The Canon Collins Trust was co-founded by De Keyser in 1981 with Canon John Collins to fund exiled activists to study in the UK and other countries. To this day, the Canon Collins Trust has awarded over 4000 scholarships to southern Africans committed to building a just and open region.

At the ceremony she was recognised for “her fundraising for scholarships for freedom fighters and their children’s education, (which) boosted the morale of our fighters in exile”.

Born in Cape Town to immigrants from Russia and Lithuania, it was her brother, the activist Jack Tarshish, who drew her into the political struggle against apartheid. She fled while he was sentenced to 12 years for sabotage. Eventually settling in London, Ethel devoted her life to the struggle for liberation.

Part of the group that founded the Anti-Apartheid Movement, she was its Executive Secretary for ten years, during which time she made the organisation a global force to be reckoned with. She tirelessly advocated with powerful political figures, journalists, artists and ordinary citizens to resist apartheid and remove support for apartheid South Africa. Through the AAM, she led campaigns against the 1969-70 Springbok rugby tour and forced the cancellation of a cricket tour in 1970. When the Government lifted an arms embargo in 1970, Ethel campaigned hard to prevent the supply of weapons to South Africa. She also helped set up co-ordinated campaigns to release political prisoners including Nelson Mandela.

Believing that an inferior education was the most ‘successful’ – therefore the most destructive – of Dr. Verwoerd’s dreams of black inferiority, in 1981, Canon John Collins and Ethel de Keyser set up a trust to fund exiled activists to study in the UK and other countries.

For Ethel, the scholarships signalled an all-important shift from not only resistance to the current regime, but nation building for the future democracy as well. For Ethel, it was never just about scholarships however – she knew each scholar by name, and was always pleased when they climbed the stairs to her office in London for a sandwich and a chat.

At the Awards ceremony, Ethel was celebrated for this part of her legacy, “Through scholarships and personal support, freedom fighters acquired the knowledge and skills they need to contribute to the new democracies expected to emerge in southern Africa.”

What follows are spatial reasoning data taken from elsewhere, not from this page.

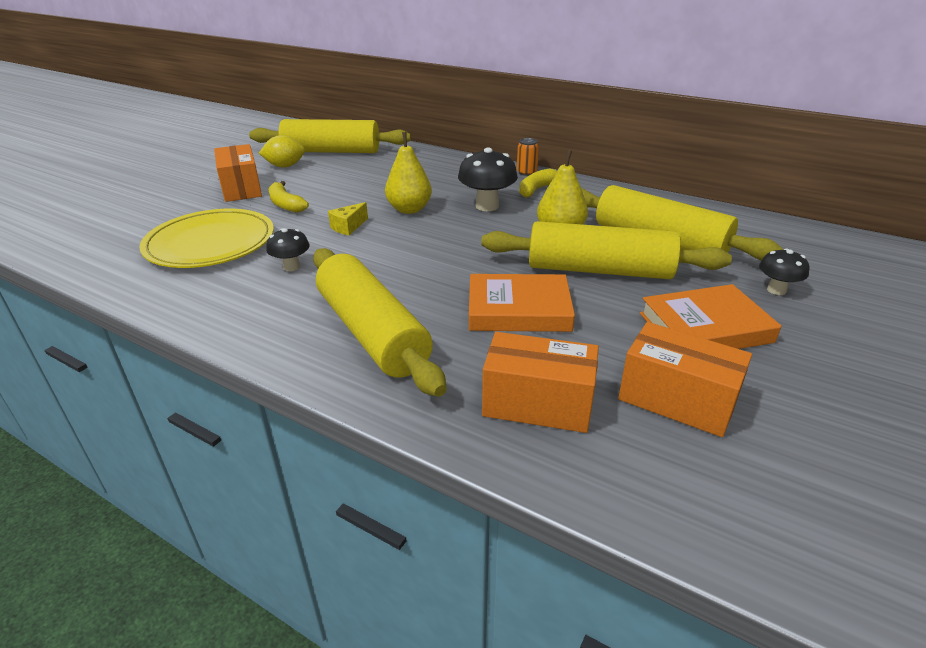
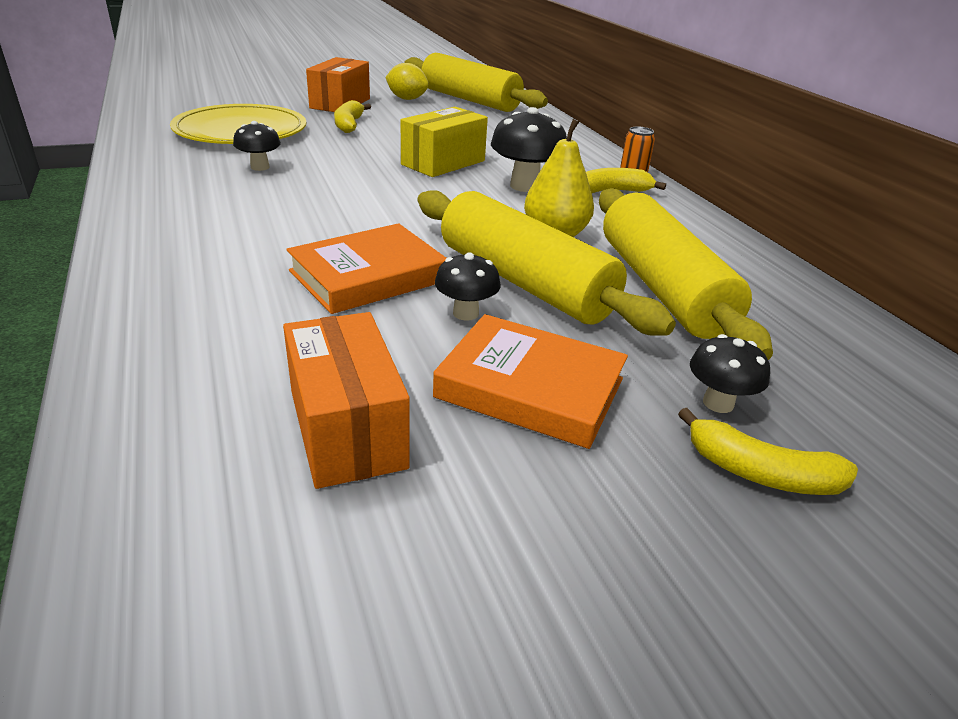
camera: 35 degrees right, 0 degrees up
(348, 227) = (362, 157): yellow cheese -> none
(372, 333) = (214, 235): yellow rolling pin -> none
(409, 209) = (443, 163): yellow pear -> yellow box
(518, 309) = (368, 276): orange book -> orange book turned 75 degrees counterclockwise
(537, 404) = (218, 353): orange box -> none
(607, 304) = (465, 313): none -> black mushroom
(838, 314) = (760, 473): none -> yellow banana

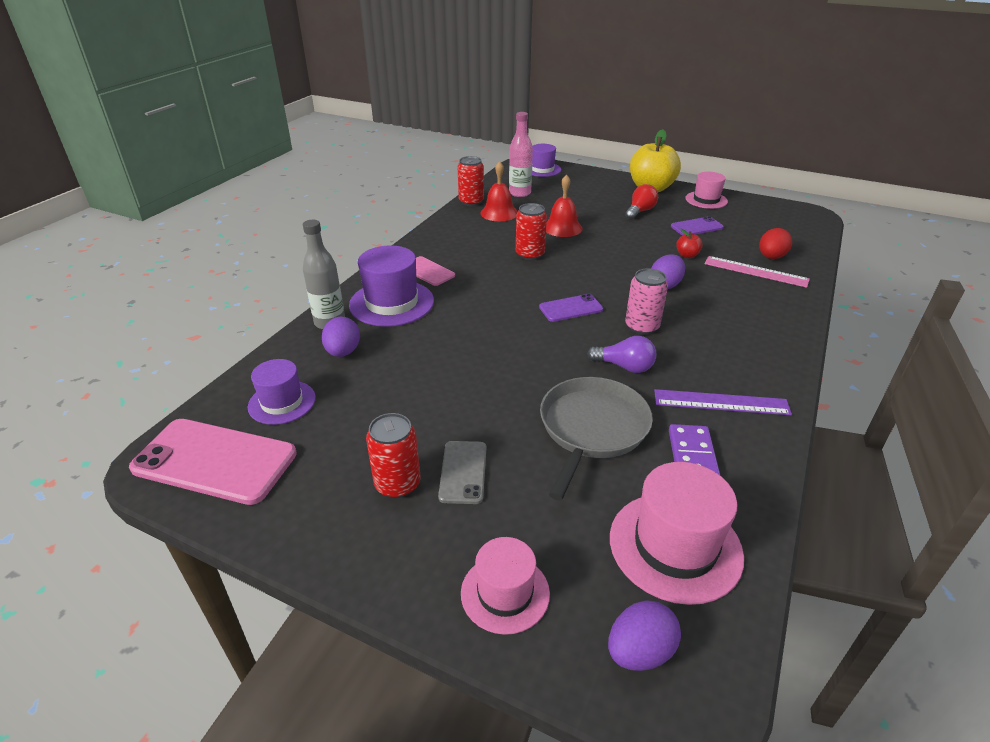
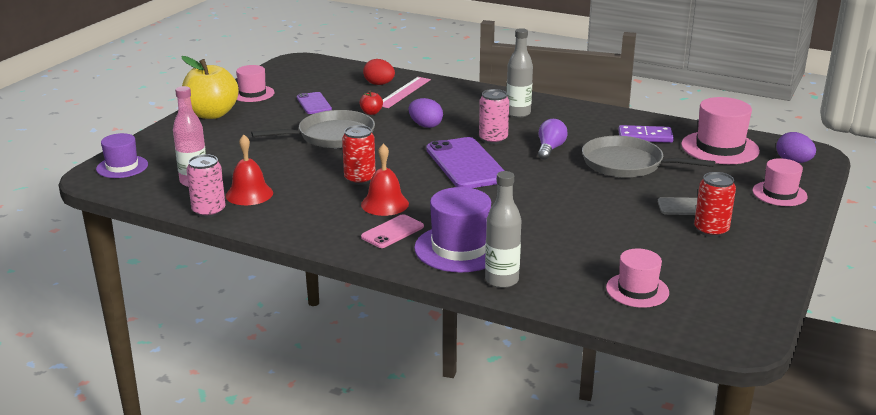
camera: 90 degrees left, 10 degrees down
(215, 461) = (722, 311): pink phone -> none
(282, 402) = (637, 290): purple hat -> pink hat
(343, 352) = (553, 267): purple egg -> none
(471, 202) = (209, 211): red can -> pink can
(562, 228) = (300, 161): red bell -> red bell (385, 204)
(571, 308) = (466, 164): purple phone -> purple phone, size x1.87
(621, 238) = (332, 136): none -> grey pan
(640, 211) = (270, 123): red light bulb -> none
(721, 402) = (585, 123): purple ruler -> none
(730, 347) = (518, 113): none -> grey bottle

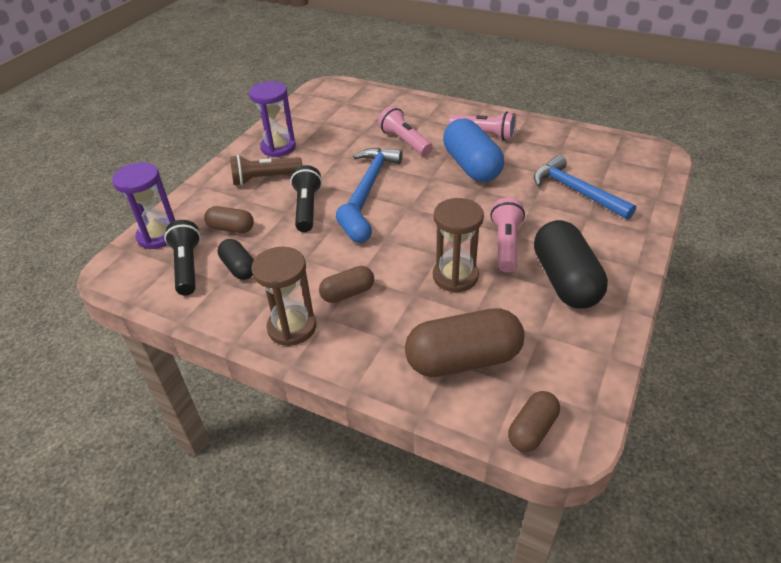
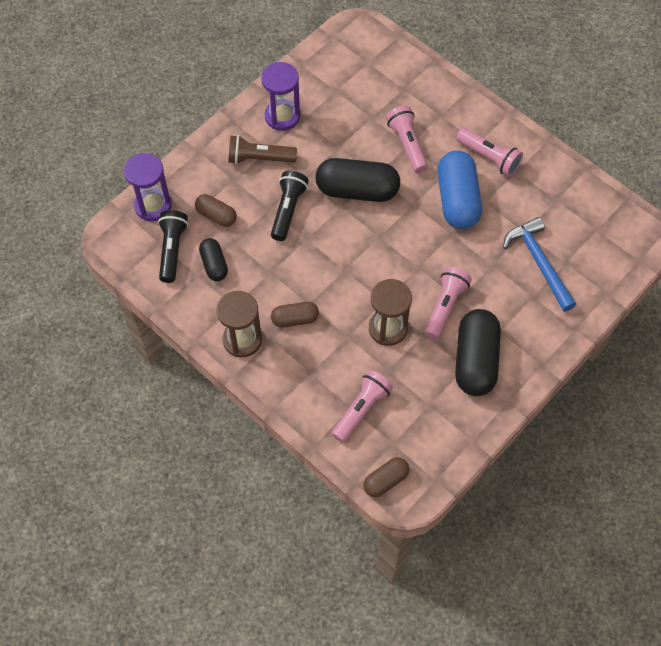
camera: 15 degrees right, 20 degrees up
(354, 232) = (321, 252): blue capsule -> none
(371, 180) = (357, 190): blue hammer -> black capsule
(463, 359) = (361, 409): brown capsule -> pink flashlight

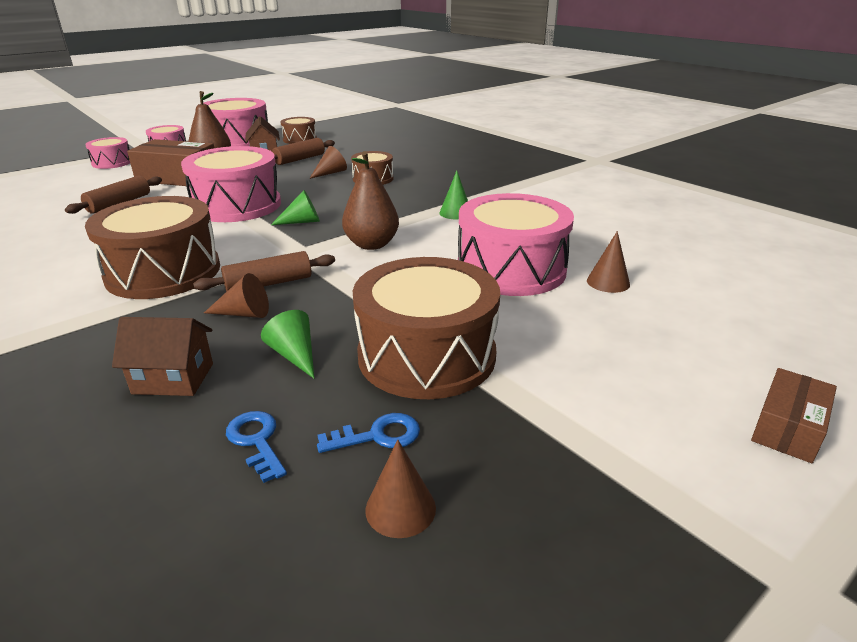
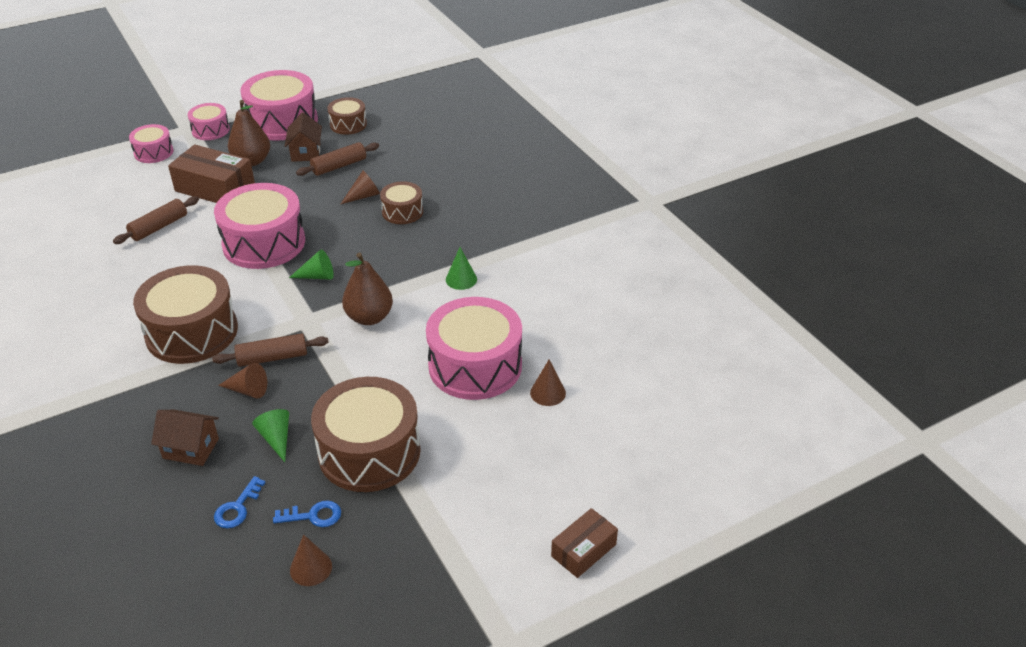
camera: 10 degrees right, 10 degrees up
(256, 441) = (237, 508): blue key -> blue key turned 135 degrees counterclockwise

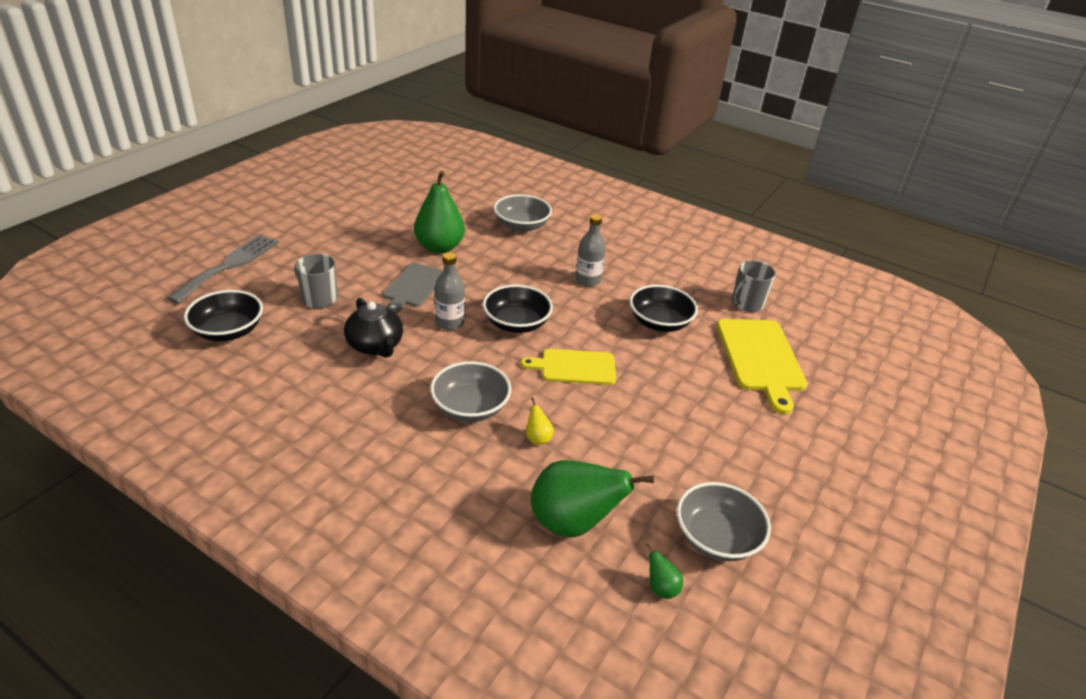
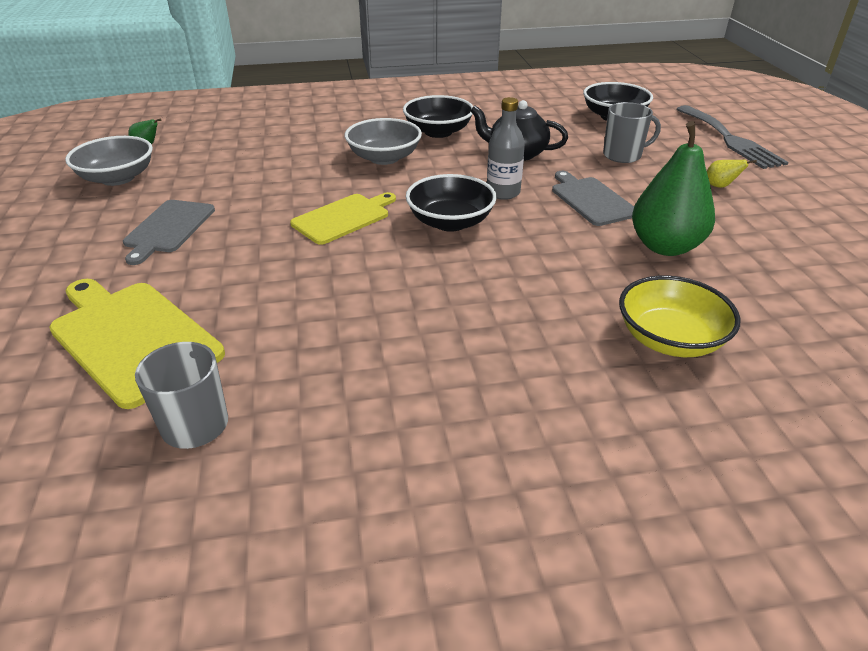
camera: 140 degrees right, 0 degrees up
(521, 226) = (669, 339): grey bowl -> yellow bowl
(538, 438) = (309, 165): yellow pear -> yellow pear (720, 186)
(573, 523) = (233, 145): green pear -> none
(588, 280) = (459, 312): grey bottle -> none
(659, 323) = (305, 309): black bowl -> black bowl (438, 132)
(702, 433) = (168, 228): none -> grey cutting board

After 1994, Defence and Aid and Anti-Apartheid were disbanded but Ethel was only beginning. She remained active and passionate to the end, passing away two days after her job as Director of the Canon Collins Trust was advertised. Mandela was keenly aware of Ethel and her work, describing her as “a brave and courageous human being” and “a mother to our South African scholarship students abroad.” In 2001, she was awarded an OBE for her service to human rights.

“We are deeply honoured and grateful for Ethel to receive this well-deserved recognition from the country she dedicated her life to,” commented CEO of the Trust, Stuart Craig, “she never looked for recognition and was content to work in the shadow of the Movements she led, but she was formidable and determined.”

The Trust continues to award scholarships every year to social justice-minded scholars from southern Africa. “We remain committed,” says Craig, “inspired by the same cause for an open and just society in southern Africa”.